APRIL 25 2017 – 7:09AM
Bird calls and drum rolls. These are the sounds that welcomed Anzac Day to Brisbane.
Families, veterans and other locals gathered in a darkened Anzac Square to commemorate the occasion, with the solemn service beginning at 4.28am.
Thousands stood silently at the Shrine of Remembrance as the muffled sound of drummers moving up Adelaide Street mixed with waking wildlife.
Among them was Nate Fealy, of Albany Creek, who spent 15 years in the military including stints in Afghanistan, Timor and Papua New Guinea before departing as a corporal in 2009.
The stoic 39-year-old said attending the dawn service wasn’t immediately emotional – but it was a way to reconnect with past comrades.
“It comes later on during the day sometimes,” he said, medals displayed proudly on his chest.
“Today is just all about being here for the rest of your mates.”
Children were hoisted onto parents’ shoulders as the ceremony, also attended by Queensland Premier Annastacia Palaszczuk, got under way.
“This occasion engenders huge emotional effect nationally and individually – and rightly so,” Queensland Governor Paul de Jersey told the packed square.
Schoolgirls in the crowd rubbed their eyes as he recounted how the war’s initial recruits hoped for adventure and the glory of battle.

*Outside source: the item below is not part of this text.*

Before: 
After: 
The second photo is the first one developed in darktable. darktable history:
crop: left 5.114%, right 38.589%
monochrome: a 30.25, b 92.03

“(Eventually) the war’s grim reality was plain for everyone to see,” he told the large crowd.
As is tradition, the service concluded with the playing of the last post bugle call and the intonation: “Lest we forget”.
Mercifully, the birds waited their turn this time.
Meanwhile, the centenary of the successful charge by Australian cavalry in the World War One Battle of Beersheba has been honoured at dawn service on the Gold Coast.
A company of 12 light horseman led veterans into the service at Currumbin’s Elephant Rock on the city’s southern coast.
An estimated crowd of 15,000, including former prime minister Tony Abbott, gathered in the shadow of the rock, which was lit red for the service.
The service, one of the biggest regional services in Queensland, began with a didgeridoo being played on the base of the rock.
A lone piper then took over from the top of the rock where Australian and New Zealand flags flew at half mast.
The service has also honoured the 75th anniversary of the Kokoda campaign in Papua New Guinea and the bombing of Darwin.
The service will conclude with the annual burial at sea where the ashes of 34 servicemen and their family members will be scattered on the waves by local rowers from the Currumbin Vikings surf lifesaving club.